> **Exercise goal**:
State how many lines of the entries below hold the word "pixel"; reply with nothing but the number.
BEGIN Supplied entries
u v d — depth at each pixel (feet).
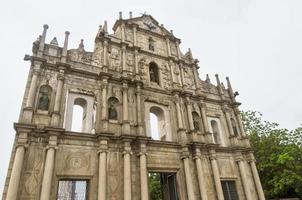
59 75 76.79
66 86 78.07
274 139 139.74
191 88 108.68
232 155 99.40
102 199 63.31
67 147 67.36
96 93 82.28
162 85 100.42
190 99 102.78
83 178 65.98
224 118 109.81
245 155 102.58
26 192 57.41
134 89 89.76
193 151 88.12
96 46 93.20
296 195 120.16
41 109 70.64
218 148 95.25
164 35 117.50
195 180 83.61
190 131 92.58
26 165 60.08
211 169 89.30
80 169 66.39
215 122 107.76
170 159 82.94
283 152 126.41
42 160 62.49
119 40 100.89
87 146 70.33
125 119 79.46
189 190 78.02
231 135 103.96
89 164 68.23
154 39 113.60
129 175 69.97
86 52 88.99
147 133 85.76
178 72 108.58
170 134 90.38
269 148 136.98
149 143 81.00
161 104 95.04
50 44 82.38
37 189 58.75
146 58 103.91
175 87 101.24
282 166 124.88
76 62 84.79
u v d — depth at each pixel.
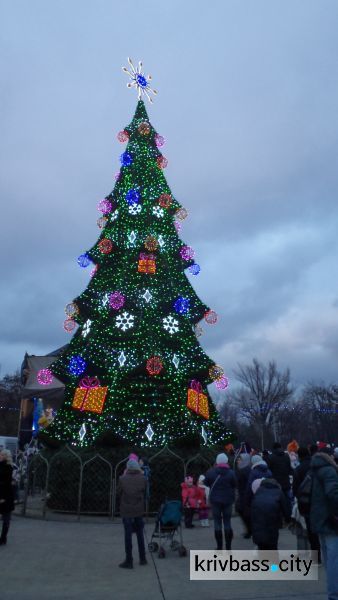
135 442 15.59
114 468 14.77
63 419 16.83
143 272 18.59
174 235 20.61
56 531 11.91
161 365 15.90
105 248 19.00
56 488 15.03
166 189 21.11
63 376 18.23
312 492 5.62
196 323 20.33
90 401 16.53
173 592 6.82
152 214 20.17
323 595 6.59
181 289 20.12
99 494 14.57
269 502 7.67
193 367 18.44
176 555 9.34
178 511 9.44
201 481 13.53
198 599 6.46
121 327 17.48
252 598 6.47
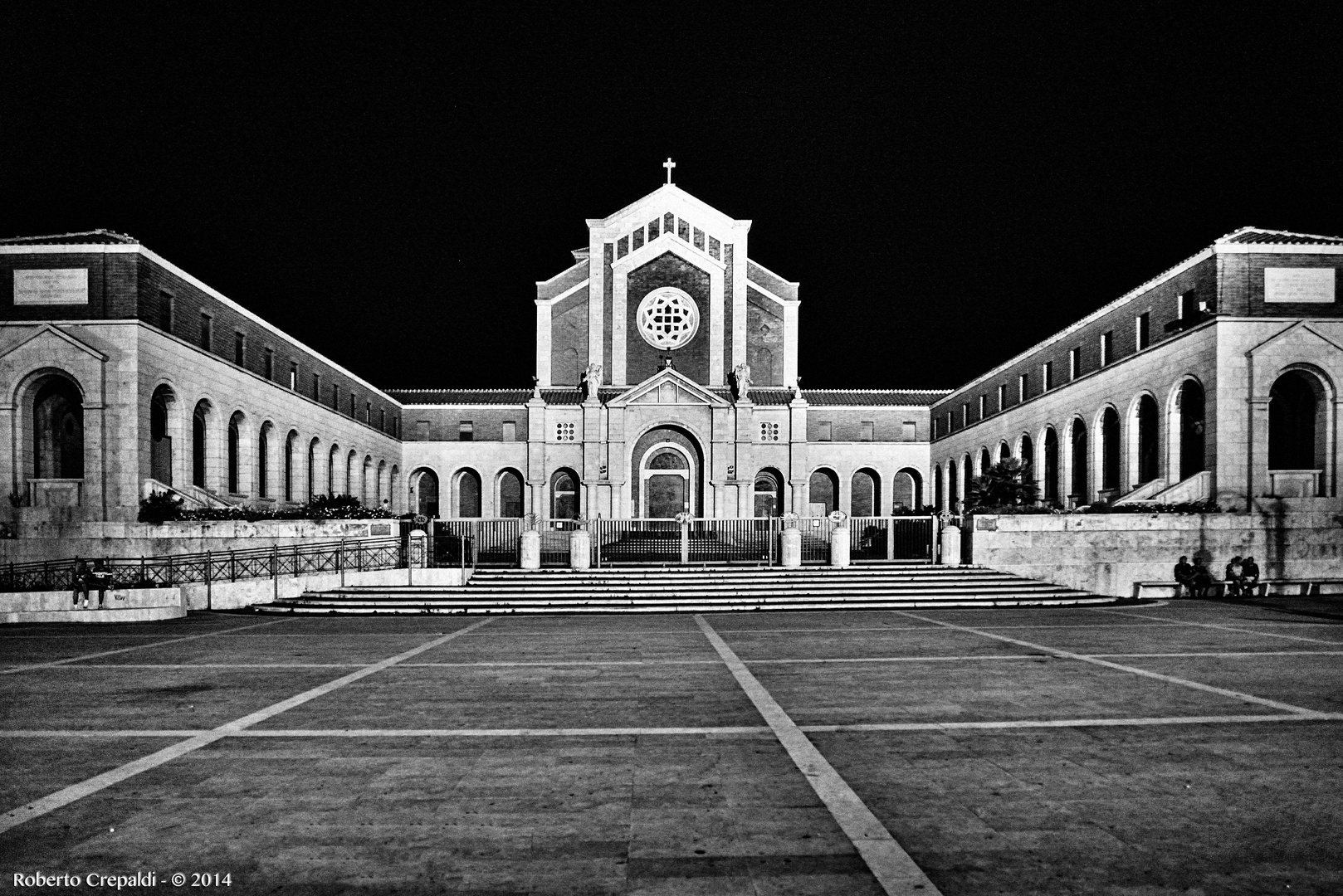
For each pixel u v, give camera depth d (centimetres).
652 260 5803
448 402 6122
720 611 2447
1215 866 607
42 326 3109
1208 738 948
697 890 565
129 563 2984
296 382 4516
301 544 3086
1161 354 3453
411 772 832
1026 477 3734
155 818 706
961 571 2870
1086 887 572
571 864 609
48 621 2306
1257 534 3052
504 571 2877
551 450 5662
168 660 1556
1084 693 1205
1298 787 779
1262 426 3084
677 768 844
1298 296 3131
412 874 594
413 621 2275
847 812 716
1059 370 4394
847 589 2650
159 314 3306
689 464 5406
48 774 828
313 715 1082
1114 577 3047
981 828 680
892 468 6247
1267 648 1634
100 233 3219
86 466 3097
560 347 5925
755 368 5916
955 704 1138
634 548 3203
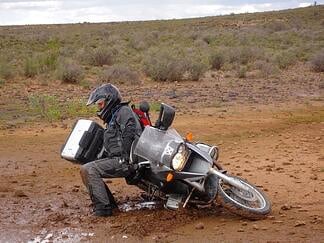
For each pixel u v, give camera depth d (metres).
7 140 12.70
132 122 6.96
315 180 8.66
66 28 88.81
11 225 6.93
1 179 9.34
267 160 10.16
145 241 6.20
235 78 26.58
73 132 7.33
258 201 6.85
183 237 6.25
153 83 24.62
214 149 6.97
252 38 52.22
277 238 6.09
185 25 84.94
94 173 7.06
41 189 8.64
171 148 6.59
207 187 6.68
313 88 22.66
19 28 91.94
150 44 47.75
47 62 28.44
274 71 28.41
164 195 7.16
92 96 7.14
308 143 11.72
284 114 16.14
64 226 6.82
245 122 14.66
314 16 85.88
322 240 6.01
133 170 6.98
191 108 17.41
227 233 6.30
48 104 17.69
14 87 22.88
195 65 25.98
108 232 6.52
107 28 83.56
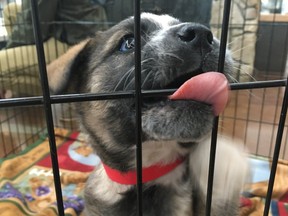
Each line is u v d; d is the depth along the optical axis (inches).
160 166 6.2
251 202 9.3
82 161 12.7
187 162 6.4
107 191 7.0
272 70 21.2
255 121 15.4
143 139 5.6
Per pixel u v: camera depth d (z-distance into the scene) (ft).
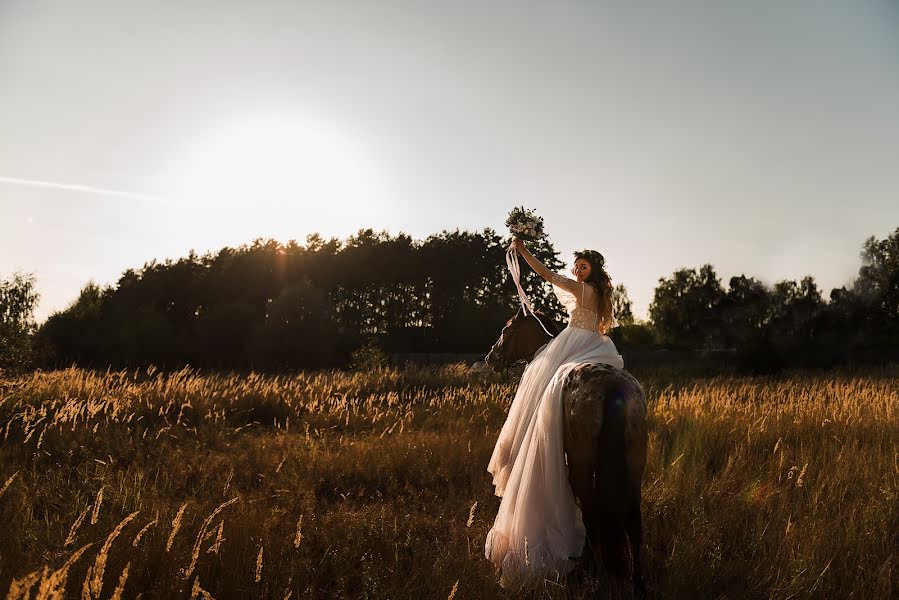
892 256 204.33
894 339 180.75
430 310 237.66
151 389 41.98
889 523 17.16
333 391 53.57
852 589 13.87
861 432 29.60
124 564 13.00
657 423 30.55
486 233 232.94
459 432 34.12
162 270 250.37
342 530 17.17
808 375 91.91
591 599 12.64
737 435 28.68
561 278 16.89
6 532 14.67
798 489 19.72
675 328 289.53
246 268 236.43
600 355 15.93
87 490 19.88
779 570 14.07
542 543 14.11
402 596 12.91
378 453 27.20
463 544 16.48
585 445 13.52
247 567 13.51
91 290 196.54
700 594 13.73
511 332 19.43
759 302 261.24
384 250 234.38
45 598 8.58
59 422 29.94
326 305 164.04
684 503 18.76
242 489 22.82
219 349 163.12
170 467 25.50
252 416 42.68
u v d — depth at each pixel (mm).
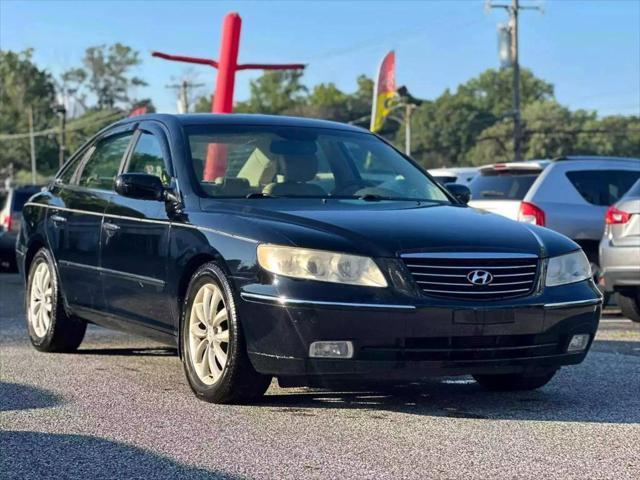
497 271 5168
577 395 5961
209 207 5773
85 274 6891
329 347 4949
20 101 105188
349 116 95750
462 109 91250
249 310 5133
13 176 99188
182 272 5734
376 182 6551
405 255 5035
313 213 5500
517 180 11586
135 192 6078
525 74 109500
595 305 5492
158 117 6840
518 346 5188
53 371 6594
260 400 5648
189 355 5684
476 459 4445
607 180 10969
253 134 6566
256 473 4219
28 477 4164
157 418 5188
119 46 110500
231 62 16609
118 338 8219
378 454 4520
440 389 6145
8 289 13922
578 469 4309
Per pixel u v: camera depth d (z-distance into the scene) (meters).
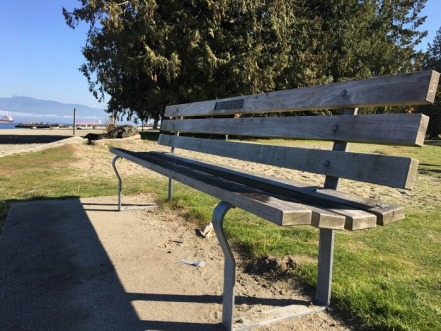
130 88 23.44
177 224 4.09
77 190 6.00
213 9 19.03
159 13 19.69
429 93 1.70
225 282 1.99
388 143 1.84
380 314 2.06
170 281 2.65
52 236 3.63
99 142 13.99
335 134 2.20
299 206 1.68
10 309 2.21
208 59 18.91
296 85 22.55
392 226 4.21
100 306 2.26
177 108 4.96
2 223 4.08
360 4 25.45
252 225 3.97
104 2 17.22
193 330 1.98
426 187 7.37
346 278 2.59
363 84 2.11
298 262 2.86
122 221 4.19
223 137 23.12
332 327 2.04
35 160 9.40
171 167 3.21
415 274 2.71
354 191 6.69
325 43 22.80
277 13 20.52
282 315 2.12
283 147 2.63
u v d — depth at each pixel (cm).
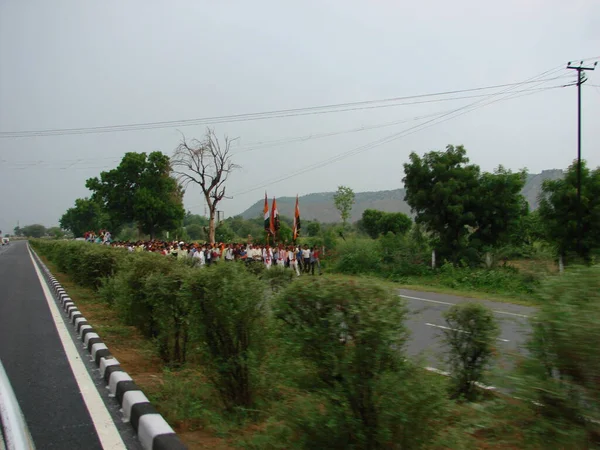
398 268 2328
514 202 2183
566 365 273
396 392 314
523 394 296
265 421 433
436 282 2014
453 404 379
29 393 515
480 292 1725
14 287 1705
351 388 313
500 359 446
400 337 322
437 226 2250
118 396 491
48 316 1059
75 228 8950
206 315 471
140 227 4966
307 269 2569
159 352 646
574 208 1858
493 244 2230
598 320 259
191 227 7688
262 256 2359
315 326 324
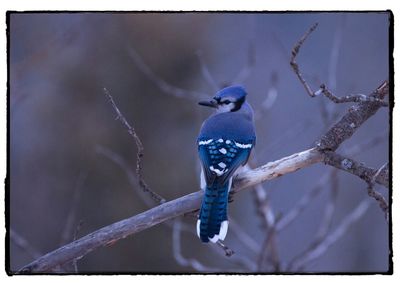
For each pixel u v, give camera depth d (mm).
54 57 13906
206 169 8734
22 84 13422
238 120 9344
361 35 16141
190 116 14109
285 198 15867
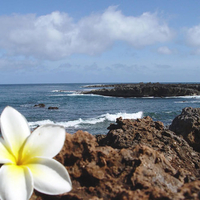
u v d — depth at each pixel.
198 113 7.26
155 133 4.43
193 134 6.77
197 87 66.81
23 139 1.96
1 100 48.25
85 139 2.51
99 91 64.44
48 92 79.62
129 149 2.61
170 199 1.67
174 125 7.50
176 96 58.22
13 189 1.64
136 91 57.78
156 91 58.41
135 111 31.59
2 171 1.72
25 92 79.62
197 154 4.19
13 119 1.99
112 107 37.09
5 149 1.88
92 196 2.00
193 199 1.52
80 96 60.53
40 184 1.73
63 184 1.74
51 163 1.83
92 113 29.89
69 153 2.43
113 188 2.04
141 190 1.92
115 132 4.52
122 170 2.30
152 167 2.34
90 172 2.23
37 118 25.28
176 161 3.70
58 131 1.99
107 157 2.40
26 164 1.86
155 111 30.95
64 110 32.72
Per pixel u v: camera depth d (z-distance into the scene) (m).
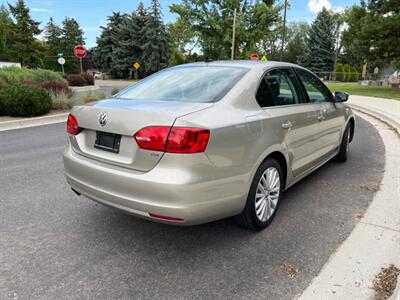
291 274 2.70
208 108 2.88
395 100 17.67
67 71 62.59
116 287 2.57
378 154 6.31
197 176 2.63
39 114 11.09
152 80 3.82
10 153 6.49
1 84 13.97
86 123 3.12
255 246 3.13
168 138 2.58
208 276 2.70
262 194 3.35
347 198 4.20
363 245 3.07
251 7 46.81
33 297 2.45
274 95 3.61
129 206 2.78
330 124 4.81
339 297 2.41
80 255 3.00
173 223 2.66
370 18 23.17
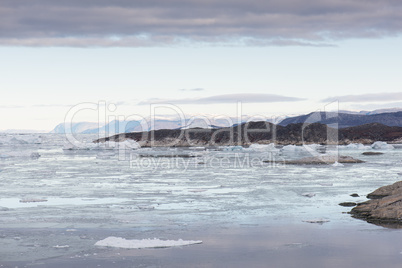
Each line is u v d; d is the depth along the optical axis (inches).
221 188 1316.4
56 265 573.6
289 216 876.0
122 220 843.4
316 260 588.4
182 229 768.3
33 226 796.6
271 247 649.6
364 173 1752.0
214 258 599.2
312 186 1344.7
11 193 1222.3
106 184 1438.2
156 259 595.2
END Supplied entries
> **Result**:
11